> **MATERIAL**
* * * * *
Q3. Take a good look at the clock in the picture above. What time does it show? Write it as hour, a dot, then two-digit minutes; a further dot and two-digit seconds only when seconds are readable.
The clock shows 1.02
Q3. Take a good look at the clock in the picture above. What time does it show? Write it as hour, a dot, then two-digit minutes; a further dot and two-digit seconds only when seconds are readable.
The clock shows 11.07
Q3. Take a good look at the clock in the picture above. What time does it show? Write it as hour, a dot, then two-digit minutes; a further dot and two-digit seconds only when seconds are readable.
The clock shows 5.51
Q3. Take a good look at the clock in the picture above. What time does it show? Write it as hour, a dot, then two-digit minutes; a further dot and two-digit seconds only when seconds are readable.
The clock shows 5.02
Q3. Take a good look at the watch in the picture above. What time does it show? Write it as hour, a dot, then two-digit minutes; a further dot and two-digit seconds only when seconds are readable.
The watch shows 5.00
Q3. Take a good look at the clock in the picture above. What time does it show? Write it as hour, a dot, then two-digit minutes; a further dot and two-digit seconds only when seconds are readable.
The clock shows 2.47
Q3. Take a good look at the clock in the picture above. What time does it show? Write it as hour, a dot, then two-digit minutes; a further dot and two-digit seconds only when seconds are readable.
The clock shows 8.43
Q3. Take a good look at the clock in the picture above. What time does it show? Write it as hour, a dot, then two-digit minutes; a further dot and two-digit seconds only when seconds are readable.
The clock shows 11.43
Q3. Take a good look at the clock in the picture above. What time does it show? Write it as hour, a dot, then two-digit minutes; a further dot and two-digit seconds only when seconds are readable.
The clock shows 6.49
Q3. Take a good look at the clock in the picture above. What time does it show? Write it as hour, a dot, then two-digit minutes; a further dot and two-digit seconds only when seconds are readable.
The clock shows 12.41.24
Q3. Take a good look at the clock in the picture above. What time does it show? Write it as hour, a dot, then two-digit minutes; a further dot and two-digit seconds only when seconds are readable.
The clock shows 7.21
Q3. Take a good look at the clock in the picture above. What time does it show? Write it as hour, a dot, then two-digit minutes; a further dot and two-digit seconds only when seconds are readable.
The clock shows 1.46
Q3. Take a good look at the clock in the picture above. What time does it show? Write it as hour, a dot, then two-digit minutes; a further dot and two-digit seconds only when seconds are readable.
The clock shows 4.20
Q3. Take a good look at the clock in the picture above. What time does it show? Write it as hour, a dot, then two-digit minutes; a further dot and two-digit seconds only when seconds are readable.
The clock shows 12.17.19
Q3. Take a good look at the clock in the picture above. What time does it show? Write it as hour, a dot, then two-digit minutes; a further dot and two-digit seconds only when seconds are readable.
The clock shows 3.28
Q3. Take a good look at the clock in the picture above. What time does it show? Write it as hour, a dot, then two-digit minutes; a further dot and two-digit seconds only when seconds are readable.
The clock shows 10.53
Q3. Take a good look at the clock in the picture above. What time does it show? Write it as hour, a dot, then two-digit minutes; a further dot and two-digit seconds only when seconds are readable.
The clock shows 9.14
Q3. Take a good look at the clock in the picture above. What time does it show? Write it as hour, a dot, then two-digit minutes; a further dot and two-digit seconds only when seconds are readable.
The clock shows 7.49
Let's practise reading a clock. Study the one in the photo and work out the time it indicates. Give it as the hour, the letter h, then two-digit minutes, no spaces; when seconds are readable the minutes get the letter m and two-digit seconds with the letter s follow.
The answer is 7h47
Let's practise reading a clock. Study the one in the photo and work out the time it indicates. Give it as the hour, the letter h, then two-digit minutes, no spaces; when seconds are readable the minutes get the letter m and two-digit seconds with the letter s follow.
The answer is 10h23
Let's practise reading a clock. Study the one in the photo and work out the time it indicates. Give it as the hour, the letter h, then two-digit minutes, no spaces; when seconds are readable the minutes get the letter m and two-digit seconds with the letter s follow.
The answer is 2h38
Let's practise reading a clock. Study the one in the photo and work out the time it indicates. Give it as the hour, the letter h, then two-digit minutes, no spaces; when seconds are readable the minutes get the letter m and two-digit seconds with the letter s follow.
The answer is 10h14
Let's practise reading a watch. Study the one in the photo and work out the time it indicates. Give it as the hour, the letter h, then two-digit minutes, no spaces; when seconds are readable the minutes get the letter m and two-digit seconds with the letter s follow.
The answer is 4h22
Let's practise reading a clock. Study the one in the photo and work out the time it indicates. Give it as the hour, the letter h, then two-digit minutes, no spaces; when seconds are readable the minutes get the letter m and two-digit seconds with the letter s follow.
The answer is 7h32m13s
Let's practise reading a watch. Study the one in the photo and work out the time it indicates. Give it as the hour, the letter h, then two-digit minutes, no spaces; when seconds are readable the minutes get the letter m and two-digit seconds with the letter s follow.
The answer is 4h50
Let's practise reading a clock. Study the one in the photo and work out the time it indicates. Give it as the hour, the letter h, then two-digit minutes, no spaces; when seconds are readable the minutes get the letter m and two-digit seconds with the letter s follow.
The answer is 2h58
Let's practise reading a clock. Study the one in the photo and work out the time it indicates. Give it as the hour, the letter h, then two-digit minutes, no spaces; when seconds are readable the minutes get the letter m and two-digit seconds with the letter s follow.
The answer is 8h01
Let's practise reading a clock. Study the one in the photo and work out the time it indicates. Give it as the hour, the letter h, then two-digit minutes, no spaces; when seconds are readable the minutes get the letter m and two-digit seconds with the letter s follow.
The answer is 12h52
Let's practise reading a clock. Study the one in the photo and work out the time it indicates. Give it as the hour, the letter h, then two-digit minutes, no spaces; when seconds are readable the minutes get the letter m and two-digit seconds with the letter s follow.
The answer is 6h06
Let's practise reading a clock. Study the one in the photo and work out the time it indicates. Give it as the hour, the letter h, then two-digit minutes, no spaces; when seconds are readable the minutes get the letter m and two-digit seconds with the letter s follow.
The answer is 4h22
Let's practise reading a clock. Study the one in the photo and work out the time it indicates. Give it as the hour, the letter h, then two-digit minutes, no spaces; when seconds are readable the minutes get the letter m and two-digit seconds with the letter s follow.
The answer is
* * * * *
> **GIVEN INSTRUCTION**
Reproduce the rows word for word, from the first line of the rows up to and including the line containing "The clock shows 11.07".

> **ANSWER IN FULL**
Q3. Take a good look at the clock in the picture above. What time does it show? Write it as hour, a dot, then two-digit minutes; a further dot and two-digit seconds only when seconds are readable.
The clock shows 1.02
Q3. Take a good look at the clock in the picture above. What time does it show? Write it as hour, a dot, then two-digit minutes; a further dot and two-digit seconds only when seconds are readable.
The clock shows 11.07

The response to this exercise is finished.